▶ Passage:
* * * * * * * * *

We did that. By which I mean ALL of us!

There’s still work to be done, of course. The latest EU VAT Action call to arms is here , and please do spread the word with all your friends and contacts across Europe and elsewhere overseas. Let them know this is the site to check for updates and information on who to write to and about what.

Now you must excuse me, as I need to prepare for meetings in London today and Brussels next week…

Clare Josa and I will be taking your concerns direct to the EU Commission and the European Parliament next week. On Tuesday evening Clare’s presenting our survey findings at a formal dinner on the barriers to the Digital Single Market, organised by the European Internet Forum, and attended by MEPs, their staff and the EU Commission / EU Council representatives.

On Wednesday morning, Vicky Ford MEP is hosting a breakfast meeting where we can directly brief MEPs, EU Commission Advisers and PayPal. We’re hoping for more MEP meetings later in the day, including meeting with the Dutch Labour MEPs, and hopefully a formal meeting with PayPal, where we will be pushing for them to release the customer’s VERIFIED country code for ALL transactions, as well as to allow 2+ rates of VAT per country, not just one.

No.10 Downing Street has also agreed to formally request meetings for us with Donato Raponi and Andrus Ansip later this month. Fingers crossed that this prompts something definite – we’ve had tentative arrangements thus far which keep getting postponed.

That’s the latest news! And hopefully explains why a lack of recent updates here doesn’t mean we weren’t still hard at work!

Update on how to tell EU Commissioner Andrus Ansip your new digital trading difficulties.

EU Commissioner Andrus Ansip, who’s responsible for European Digital Single Market initiatives, is one of the key people we need to convince of the damage being done by the new requirements to tax digital products at place of consumption, not supply.

He’s starting to realise there’s an issue here… and has arranged this Twitter chat. for Monday morning, 23rd February.

Over on the EU VAT Action website, we’ve posted details on how to make the best of this opportunity.

Which is all very well, if you’re on Twitter, live in the same time zone, and not in paid employment at that time, because you run your digital business during your evenings and weekends…

well, firstly, if any of those barriers mean you won’t be able to participate, drop me a line with what you want to say, and I will do so on your behalf. You can also contribute via Facebook if you wish – details on that EU VAT Action update.

* * * * * * * * *

(Stored entries)
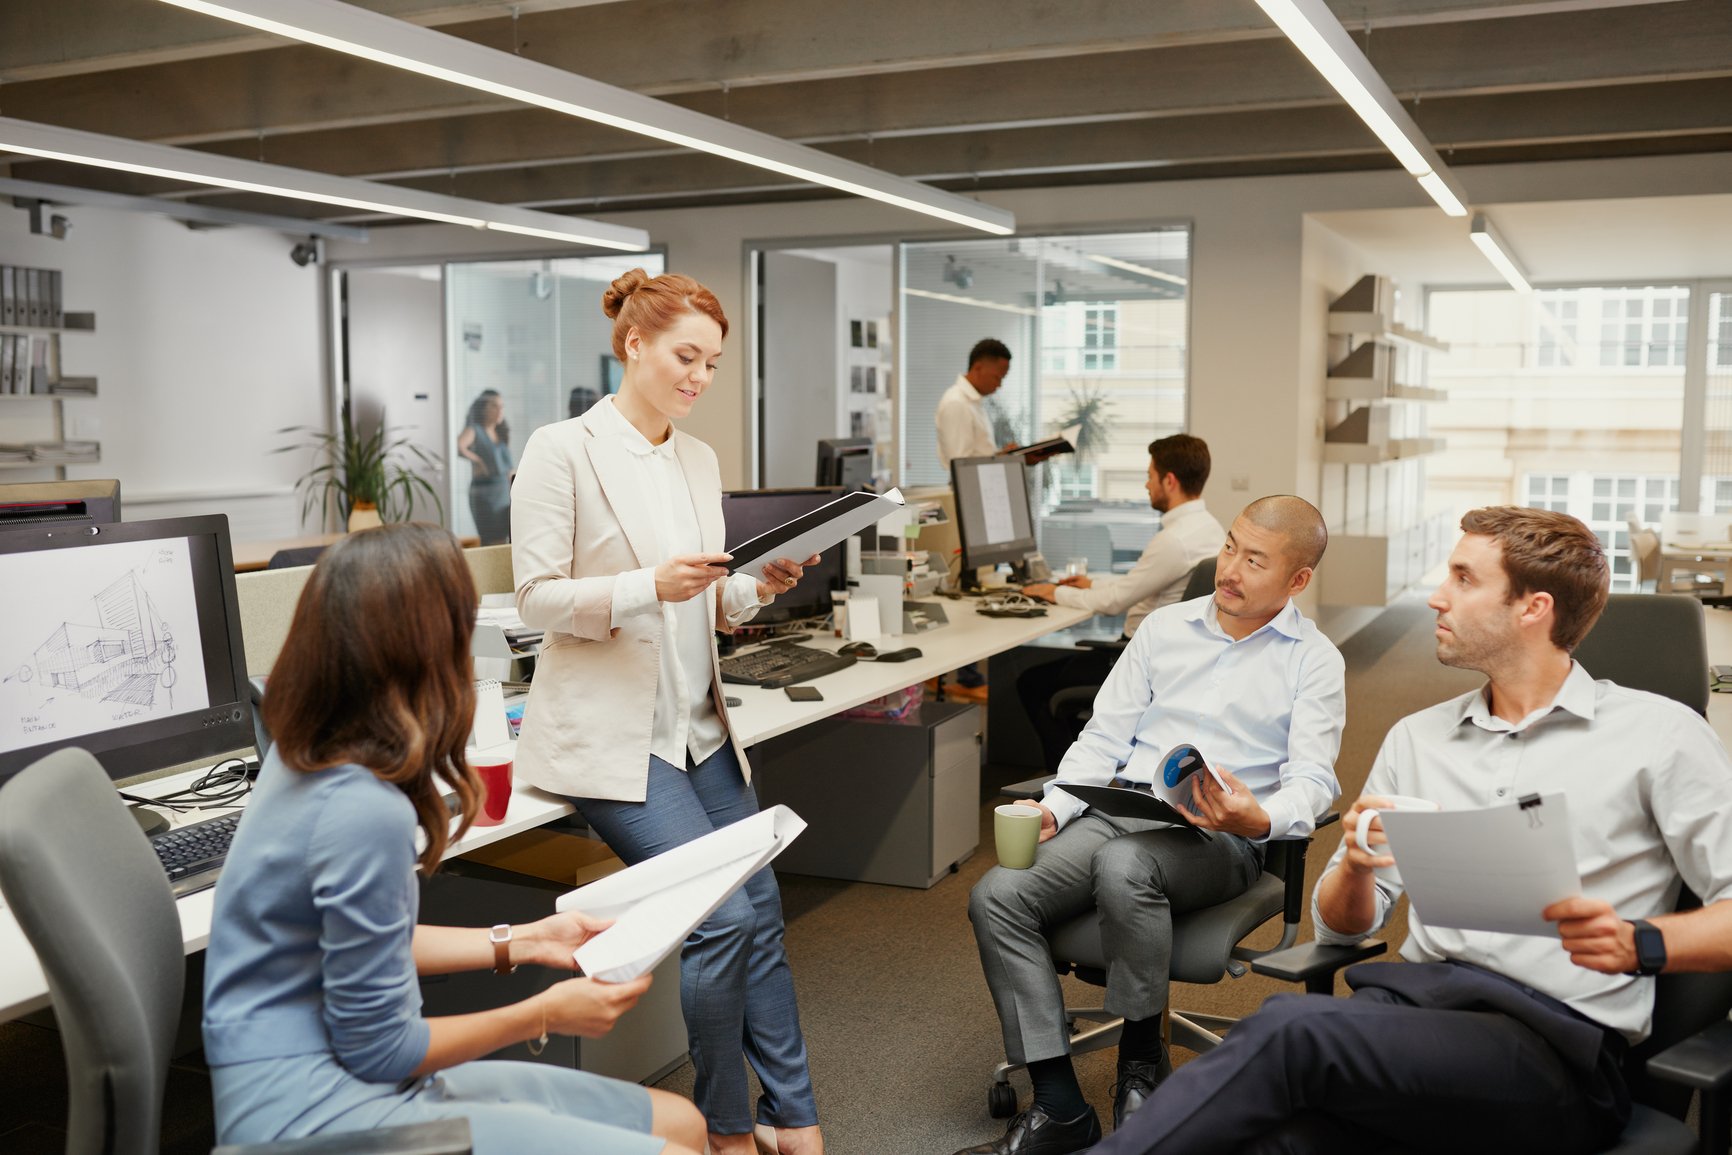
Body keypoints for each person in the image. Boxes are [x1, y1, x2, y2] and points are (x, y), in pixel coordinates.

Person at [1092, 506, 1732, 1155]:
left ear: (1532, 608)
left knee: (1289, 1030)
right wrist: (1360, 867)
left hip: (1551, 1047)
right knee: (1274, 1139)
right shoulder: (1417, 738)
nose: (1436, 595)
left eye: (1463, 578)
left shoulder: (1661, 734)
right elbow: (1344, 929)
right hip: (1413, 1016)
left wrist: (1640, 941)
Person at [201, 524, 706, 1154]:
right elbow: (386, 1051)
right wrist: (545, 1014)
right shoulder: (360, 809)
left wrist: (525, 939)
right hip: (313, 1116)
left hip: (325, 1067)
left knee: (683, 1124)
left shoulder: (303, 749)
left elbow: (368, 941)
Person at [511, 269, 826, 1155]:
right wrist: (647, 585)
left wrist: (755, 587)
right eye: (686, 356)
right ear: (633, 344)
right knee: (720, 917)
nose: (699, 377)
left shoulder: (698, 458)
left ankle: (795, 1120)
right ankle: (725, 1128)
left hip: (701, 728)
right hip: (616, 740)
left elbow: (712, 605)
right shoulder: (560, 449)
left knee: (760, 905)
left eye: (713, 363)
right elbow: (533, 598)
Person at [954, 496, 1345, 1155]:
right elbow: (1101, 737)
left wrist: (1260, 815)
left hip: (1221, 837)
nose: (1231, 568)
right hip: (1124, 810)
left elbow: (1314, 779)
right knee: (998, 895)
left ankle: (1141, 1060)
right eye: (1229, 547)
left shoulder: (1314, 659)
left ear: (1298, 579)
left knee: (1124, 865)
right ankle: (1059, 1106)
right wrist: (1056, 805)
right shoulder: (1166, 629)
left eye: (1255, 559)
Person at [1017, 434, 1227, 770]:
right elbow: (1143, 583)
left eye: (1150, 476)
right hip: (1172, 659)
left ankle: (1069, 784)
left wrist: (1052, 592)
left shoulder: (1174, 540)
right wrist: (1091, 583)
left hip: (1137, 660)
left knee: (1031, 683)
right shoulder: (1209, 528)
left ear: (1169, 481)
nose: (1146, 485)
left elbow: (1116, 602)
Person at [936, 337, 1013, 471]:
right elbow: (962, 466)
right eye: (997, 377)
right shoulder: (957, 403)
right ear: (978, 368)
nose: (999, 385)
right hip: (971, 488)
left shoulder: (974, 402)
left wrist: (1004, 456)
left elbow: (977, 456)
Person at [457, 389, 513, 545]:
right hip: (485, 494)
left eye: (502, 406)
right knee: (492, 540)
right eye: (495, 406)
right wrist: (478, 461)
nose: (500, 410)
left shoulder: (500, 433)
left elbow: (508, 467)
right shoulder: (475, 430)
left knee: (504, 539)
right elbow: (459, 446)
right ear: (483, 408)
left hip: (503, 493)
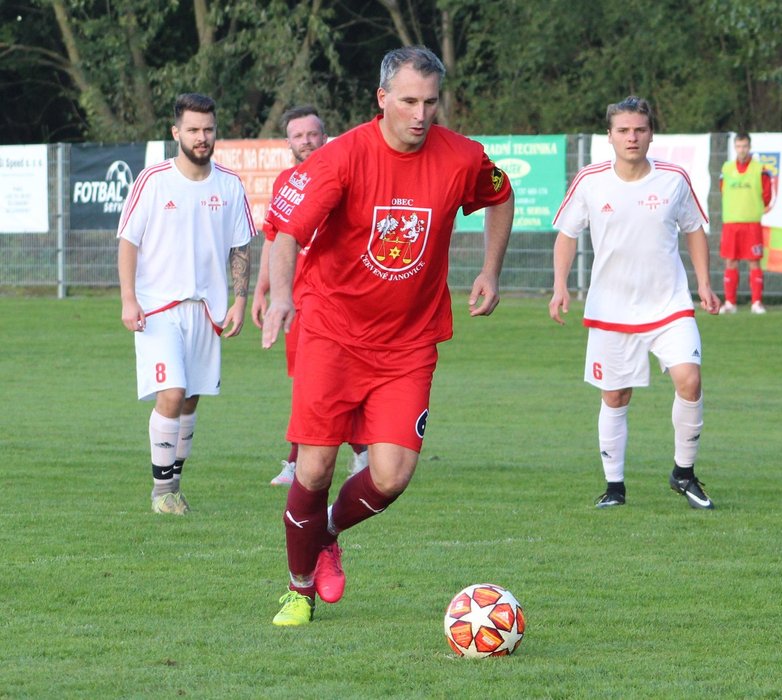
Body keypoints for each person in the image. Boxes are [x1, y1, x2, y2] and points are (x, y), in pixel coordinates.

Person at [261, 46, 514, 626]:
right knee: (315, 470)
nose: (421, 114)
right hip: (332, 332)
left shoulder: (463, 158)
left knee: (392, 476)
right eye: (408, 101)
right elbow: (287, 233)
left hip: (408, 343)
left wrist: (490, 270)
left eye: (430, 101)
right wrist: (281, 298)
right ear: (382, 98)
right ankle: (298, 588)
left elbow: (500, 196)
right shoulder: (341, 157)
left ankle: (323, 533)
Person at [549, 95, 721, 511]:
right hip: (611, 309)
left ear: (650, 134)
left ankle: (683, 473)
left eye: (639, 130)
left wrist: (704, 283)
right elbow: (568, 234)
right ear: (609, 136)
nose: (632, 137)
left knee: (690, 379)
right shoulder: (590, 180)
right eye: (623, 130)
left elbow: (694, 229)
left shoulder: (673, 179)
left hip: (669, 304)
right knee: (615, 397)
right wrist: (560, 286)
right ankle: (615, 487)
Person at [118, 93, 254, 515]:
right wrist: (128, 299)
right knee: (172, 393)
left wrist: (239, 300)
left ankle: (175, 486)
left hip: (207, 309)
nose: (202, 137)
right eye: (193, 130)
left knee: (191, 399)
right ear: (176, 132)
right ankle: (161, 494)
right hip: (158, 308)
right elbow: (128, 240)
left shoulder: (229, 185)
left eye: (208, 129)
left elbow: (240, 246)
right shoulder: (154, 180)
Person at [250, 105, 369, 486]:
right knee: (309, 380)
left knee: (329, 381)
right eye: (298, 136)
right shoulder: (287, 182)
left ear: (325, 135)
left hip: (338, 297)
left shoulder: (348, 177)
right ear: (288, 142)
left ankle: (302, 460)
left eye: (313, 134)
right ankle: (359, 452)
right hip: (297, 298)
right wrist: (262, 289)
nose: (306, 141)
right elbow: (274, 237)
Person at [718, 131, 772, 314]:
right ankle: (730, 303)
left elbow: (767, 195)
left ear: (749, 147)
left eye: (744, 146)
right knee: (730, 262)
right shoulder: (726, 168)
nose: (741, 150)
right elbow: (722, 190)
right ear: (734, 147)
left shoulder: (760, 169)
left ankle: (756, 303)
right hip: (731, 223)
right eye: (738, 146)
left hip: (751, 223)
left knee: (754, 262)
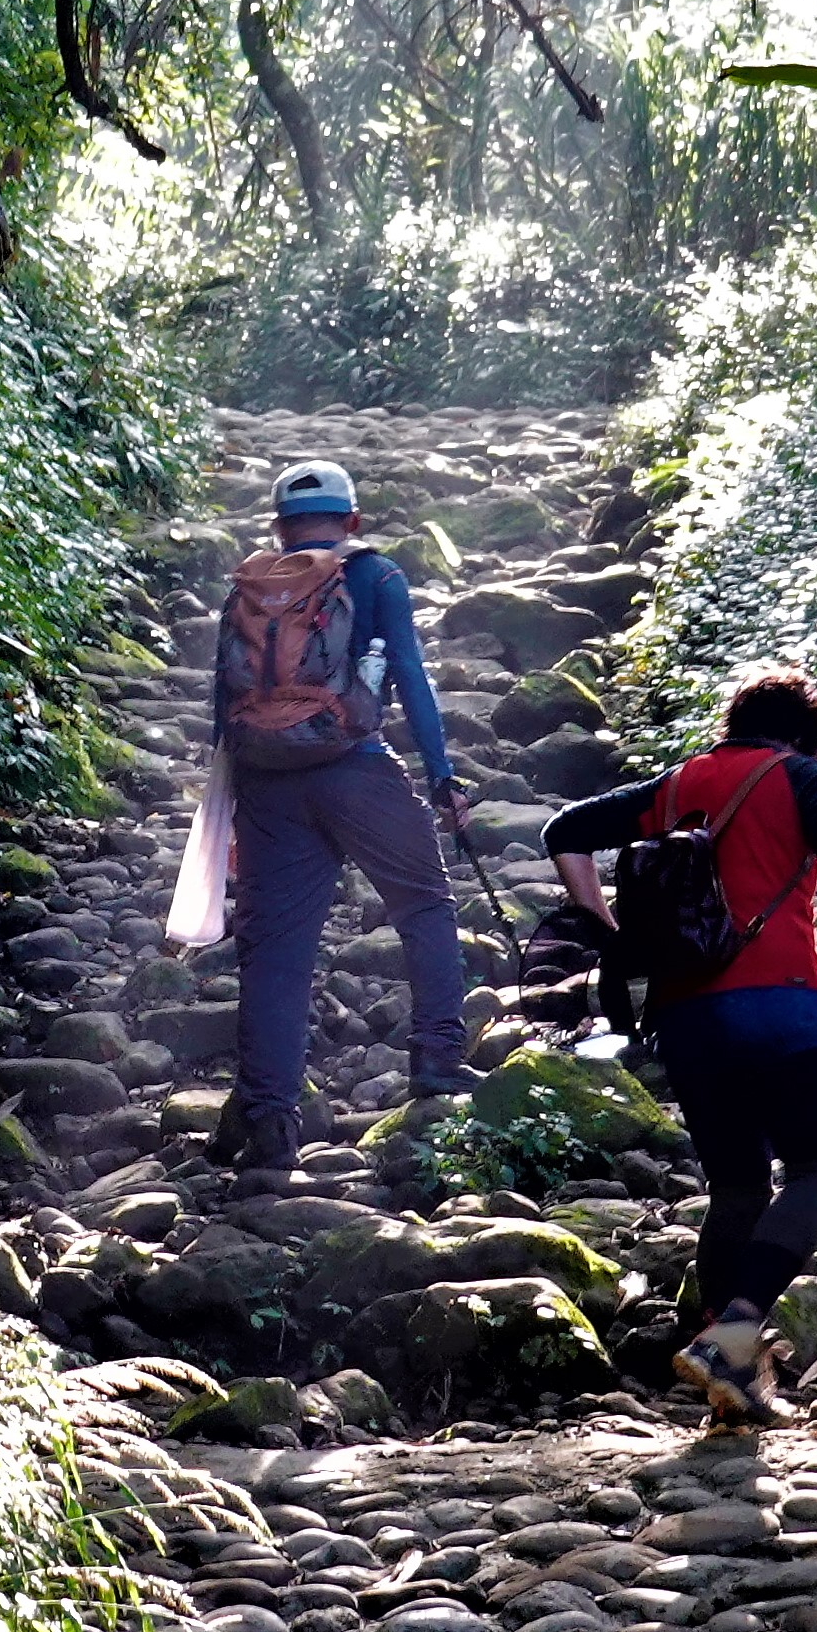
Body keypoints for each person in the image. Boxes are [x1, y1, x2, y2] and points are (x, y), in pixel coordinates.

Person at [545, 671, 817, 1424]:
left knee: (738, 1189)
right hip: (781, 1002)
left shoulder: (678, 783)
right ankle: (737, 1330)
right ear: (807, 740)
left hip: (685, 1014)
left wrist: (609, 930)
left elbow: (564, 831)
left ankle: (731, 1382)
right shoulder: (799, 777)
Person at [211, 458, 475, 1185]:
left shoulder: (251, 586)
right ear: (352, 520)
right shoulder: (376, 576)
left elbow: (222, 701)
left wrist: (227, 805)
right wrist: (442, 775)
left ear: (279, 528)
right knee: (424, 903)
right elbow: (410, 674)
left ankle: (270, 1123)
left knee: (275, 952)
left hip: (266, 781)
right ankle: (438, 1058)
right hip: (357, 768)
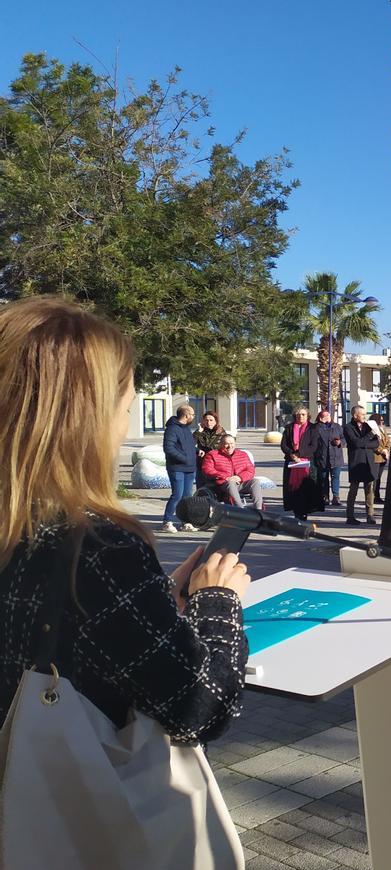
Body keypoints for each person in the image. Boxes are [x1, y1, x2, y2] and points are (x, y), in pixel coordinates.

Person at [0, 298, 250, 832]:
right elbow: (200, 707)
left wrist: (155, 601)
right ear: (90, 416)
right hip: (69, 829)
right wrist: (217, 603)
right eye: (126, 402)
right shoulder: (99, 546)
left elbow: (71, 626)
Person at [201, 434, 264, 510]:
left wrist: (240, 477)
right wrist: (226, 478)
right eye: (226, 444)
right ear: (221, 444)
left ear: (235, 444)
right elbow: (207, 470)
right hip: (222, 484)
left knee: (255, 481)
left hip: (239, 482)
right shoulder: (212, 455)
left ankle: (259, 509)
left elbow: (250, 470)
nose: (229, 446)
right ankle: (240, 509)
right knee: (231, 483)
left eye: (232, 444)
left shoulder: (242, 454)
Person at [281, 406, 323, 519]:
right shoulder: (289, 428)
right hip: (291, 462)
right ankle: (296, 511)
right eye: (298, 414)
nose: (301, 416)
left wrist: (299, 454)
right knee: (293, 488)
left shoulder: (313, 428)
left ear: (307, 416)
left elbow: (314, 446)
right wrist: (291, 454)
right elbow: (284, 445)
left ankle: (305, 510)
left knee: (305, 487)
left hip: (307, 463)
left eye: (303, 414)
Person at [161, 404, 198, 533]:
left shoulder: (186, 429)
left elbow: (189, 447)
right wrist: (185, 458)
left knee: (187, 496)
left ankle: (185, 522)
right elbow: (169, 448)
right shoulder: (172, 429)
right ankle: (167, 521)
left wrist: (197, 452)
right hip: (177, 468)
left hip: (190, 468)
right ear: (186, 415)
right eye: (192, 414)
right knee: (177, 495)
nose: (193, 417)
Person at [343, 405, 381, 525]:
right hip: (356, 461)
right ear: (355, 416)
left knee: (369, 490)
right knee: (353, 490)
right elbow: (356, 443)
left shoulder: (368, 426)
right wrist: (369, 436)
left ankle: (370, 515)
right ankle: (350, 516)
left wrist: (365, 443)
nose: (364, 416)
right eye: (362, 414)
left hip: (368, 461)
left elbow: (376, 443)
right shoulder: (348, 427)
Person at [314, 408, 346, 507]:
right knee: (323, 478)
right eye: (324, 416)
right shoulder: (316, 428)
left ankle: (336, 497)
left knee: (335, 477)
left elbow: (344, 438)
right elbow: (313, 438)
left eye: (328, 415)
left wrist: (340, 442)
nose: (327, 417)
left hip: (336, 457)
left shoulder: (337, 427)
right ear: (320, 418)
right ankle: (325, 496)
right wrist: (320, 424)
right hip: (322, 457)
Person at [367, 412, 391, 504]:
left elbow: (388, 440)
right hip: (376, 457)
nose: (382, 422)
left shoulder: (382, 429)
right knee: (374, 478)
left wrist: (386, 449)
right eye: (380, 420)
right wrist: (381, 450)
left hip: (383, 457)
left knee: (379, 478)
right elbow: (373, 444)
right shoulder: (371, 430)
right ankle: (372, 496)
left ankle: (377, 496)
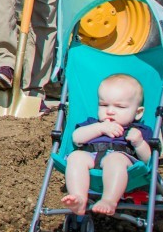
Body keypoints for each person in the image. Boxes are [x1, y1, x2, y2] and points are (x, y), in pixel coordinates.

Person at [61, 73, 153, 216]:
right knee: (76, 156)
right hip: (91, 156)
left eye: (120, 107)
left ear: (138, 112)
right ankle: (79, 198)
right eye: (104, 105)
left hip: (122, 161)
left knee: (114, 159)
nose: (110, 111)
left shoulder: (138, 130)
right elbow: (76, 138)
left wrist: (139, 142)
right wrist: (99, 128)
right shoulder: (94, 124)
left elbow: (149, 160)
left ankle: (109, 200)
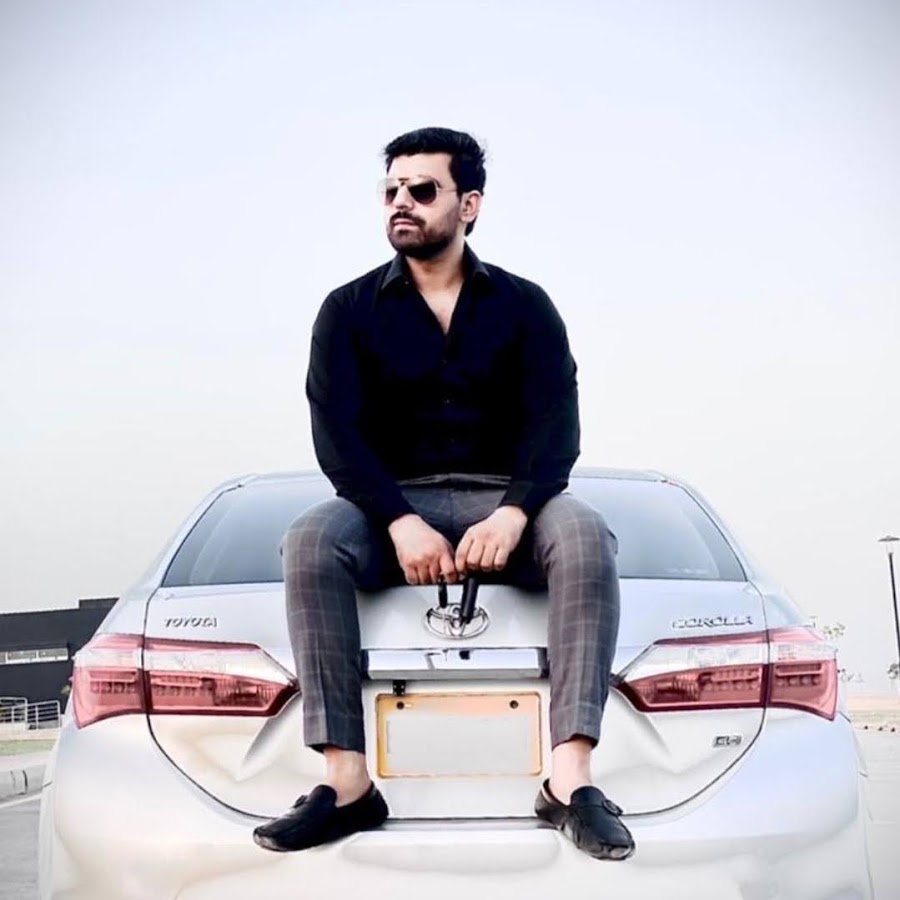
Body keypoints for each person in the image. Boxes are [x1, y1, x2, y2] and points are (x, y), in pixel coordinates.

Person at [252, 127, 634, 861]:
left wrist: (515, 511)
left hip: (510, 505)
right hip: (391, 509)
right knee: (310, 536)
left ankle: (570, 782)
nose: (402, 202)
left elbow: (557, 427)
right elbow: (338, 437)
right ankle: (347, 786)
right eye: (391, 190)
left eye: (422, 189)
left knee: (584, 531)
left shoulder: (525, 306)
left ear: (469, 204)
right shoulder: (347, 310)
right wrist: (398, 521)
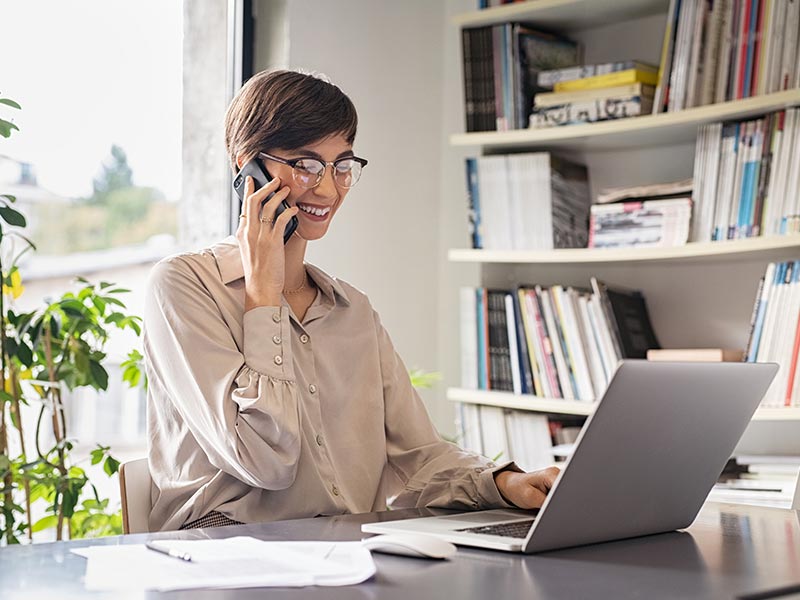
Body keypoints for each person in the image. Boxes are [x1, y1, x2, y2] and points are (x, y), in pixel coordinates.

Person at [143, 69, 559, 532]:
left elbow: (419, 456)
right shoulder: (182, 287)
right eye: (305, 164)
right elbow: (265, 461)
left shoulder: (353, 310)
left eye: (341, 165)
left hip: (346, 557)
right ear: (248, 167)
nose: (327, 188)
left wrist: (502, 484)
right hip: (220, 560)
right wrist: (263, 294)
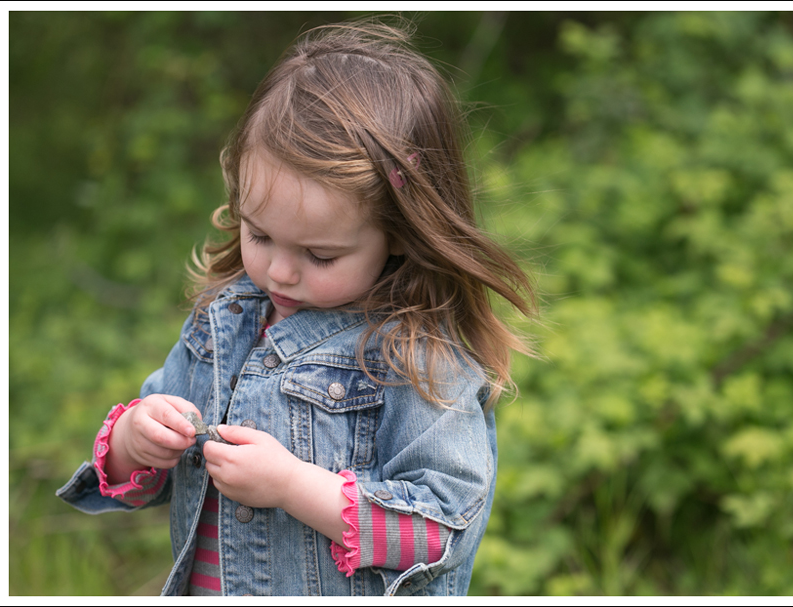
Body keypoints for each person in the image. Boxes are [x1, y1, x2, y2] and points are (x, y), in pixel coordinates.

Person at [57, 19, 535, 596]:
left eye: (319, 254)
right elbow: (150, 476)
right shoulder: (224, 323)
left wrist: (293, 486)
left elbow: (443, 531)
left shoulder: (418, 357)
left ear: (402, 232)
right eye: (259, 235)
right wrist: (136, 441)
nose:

* * * * * * * * *

▶ Task description:
Copy out the entire EU VAT Action update given above, word for word, with no changes.

▶ Answer for this exercise:
We did that. By which I mean ALL of us!

There’s still work to be done, of course. The latest EU VAT Action call to arms is here , and please do spread the word with all your friends and contacts across Europe and elsewhere overseas. Let them know this is the site to check for updates and information on who to write to and about what.

Now you must excuse me, as I need to prepare for meetings in London today and Brussels next week…

Clare Josa and I will be taking your concerns direct to the EU Commission and the European Parliament next week. On Tuesday evening Clare’s presenting our survey findings at a formal dinner on the barriers to the Digital Single Market, organised by the European Internet Forum, and attended by MEPs, their staff and the EU Commission / EU Council representatives.

On Wednesday morning, Vicky Ford MEP is hosting a breakfast meeting where we can directly brief MEPs, EU Commission Advisers and PayPal. We’re hoping for more MEP meetings later in the day, including meeting with the Dutch Labour MEPs, and hopefully a formal meeting with PayPal, where we will be pushing for them to release the customer’s VERIFIED country code for ALL transactions, as well as to allow 2+ rates of VAT per country, not just one.

No.10 Downing Street has also agreed to formally request meetings for us with Donato Raponi and Andrus Ansip later this month. Fingers crossed that this prompts something definite – we’ve had tentative arrangements thus far which keep getting postponed.

That’s the latest news! And hopefully explains why a lack of recent updates here doesn’t mean we weren’t still hard at work!

Update on how to tell EU Commissioner Andrus Ansip your new digital trading difficulties.

EU Commissioner Andrus Ansip, who’s responsible for European Digital Single Market initiatives, is one of the key people we need to convince of the damage being done by the new requirements to tax digital products at place of consumption, not supply.

He’s starting to realise there’s an issue here… and has arranged this Twitter chat. for Monday morning, 23rd February.

Over on the EU VAT Action website, we’ve posted details on how to make the best of this opportunity.

Which is all very well, if you’re on Twitter, live in the same time zone, and not in paid employment at that time, because you run your digital business during your evenings and weekends…

well, firstly, if any of those barriers mean you won’t be able to participate, drop me a line with what you want to say, and I will do so on your behalf. You can also contribute via Facebook if you wish – details on that EU VAT Action update.